Elle y a pour mission de s’occuper de "Mademoiselle", une belle et mélancolique créature qu’un oncle jaloux enferme entre quatre murs en espérant un jour pouvoir l’épouser et ainsi mettre la main sur sa fortune. La domination est enfin, comme nous l’avons vu, sexuelle. Les hommes, au début du film, cherchent à prendre pleinement possession du corps des femmes.

Le jeune Coréen parvenu qui fait rentrer la servante dans la maison, afin de l’aider à séduire la riche Mademoiselle, se permet sans cesse des gestes déplacés sur toutes les femmes qu’il rencontre. Et que dire du cercle des "amoureux de lecture" qui se réunit pour écouter les lectures de Mademoiselle ?

Ce thème de la domination, passant par la figure de la servante, est extrêmement important dans le cinéma coréen. On se souviendra entre autres du film d’Im Sang-Soo, "The Housemaid" (2010), lui-même adapté d’un classique coréen des années 1960.

En transformant le personnage de la servante, qui de jeune fille perverse devient une jeune femme exploitée par une riche famille, Im Sang-Soo proposait une lecture très noire des rapports de classe qui s’achevait dans un final gothique assez proche d’Edgar Poe.

Mais cette fois, le jeu des alliances basculent. Park Chan-Wook imagine une union - physique et spirituelle - entre ces deux opprimées que sont la servante et Mademoiselle. La vengeance, thème d’une trilogie plus ancienne du cinéaste, est bien présente. Mais elle n’est pas uniquement défoulement de la haine, elle est également moteur d’une émancipation réelle des deux femmes.

Cette émancipation passe par diverses formes de reconquête. La première est bien sûr la conquête d’un nouvel espace. Les femmes, dans un moment d’ivresse, quittent enfin la maison et ses perversions vers la liberté.

Mais cette liberté ne saurait exister sans la (re)découverte des pouvoirs de son propre corps de femme.
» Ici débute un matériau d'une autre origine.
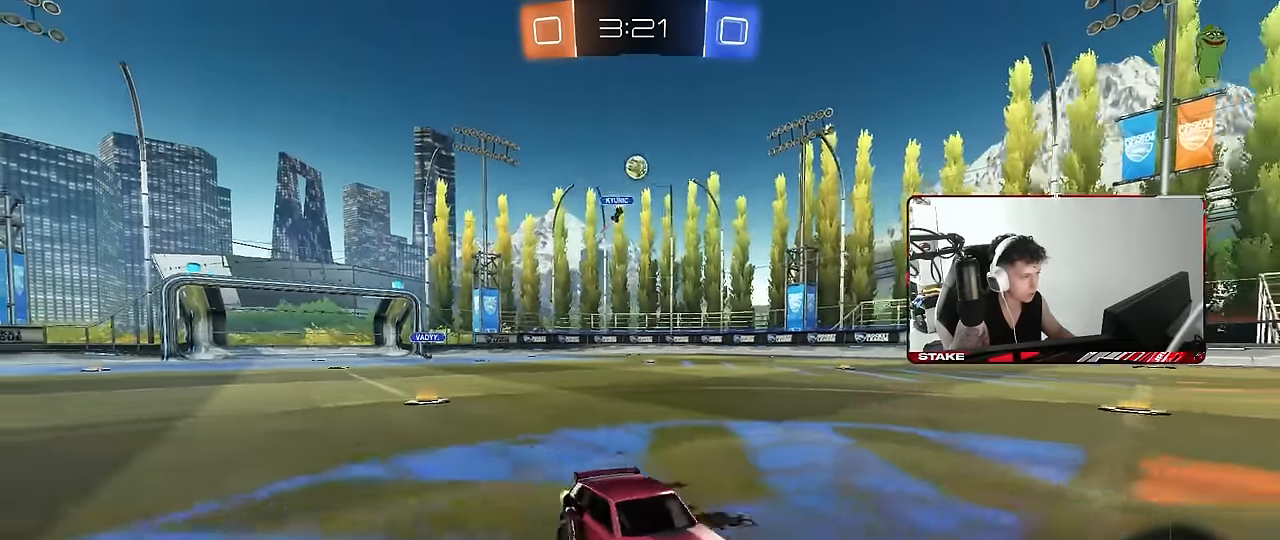
{"keys": ["a"], "mouse": [], "events": [[84, "a", "down"], [84, "d", "up"], [234, "a", "up"], [234, "w", "up"], [467, "a", "down"]]}
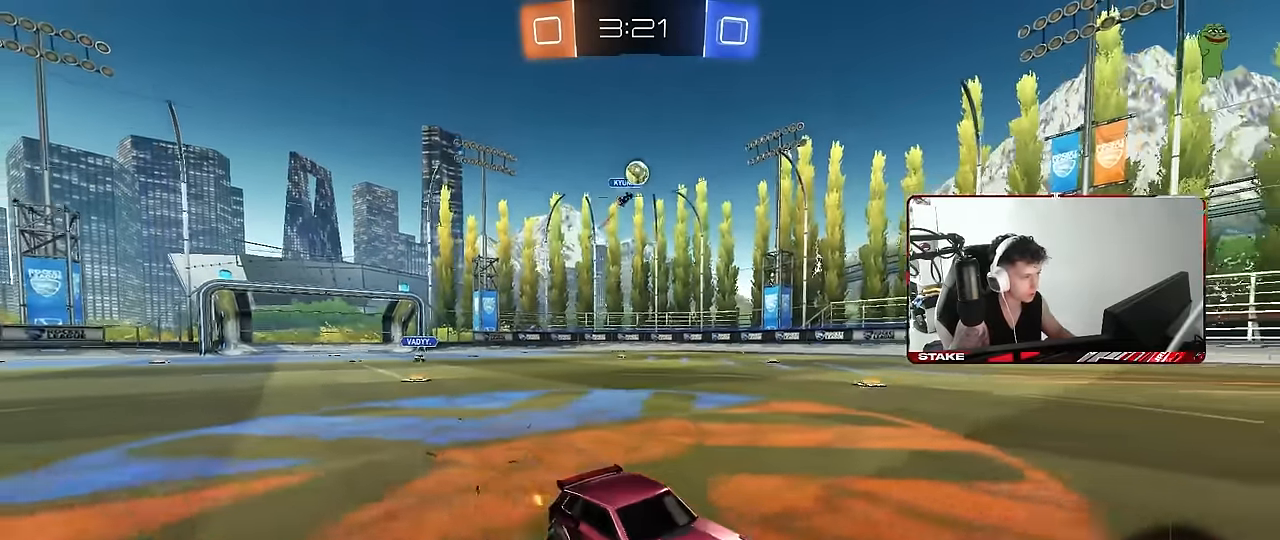
{"keys": [], "mouse": [], "events": [[17, "w", "down"], [50, "a", "up"], [200, "a", "down"], [250, "w", "up"], [384, "a", "up"]]}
Les héroïnes reprennent de plein droit ce que les hommes avaient voulu à leur confisquer : la possibilité chercher leur propre plaisir, sans eux si elles le désirent.

Alors que la relation de pouvoir est au centre des livres érotiques lus par Mademoiselle, Park Chan Wook prend soin de filmer les scènes amoureuses entre les deux femmes comme des moments d’échanges, de réciprocité parfaite qu’exprime visuellement l’organisation symétrique des éléments et des attitudes à l’intérieur du cadre.

Il ne s’agit pas d’une relation narcissique, où chacune chercherait dans l’autre son propre reflet, mais au contraire de l’expression d’une union parfaite, fondée sur l’attention à l’autre. Le sexe n’a alors plus rien à voir avec les sinistres livres du vieux collectionneur. A la mort qui était le corollaire de la sexualité, les deux héroïnes opposent leur force de vie intense.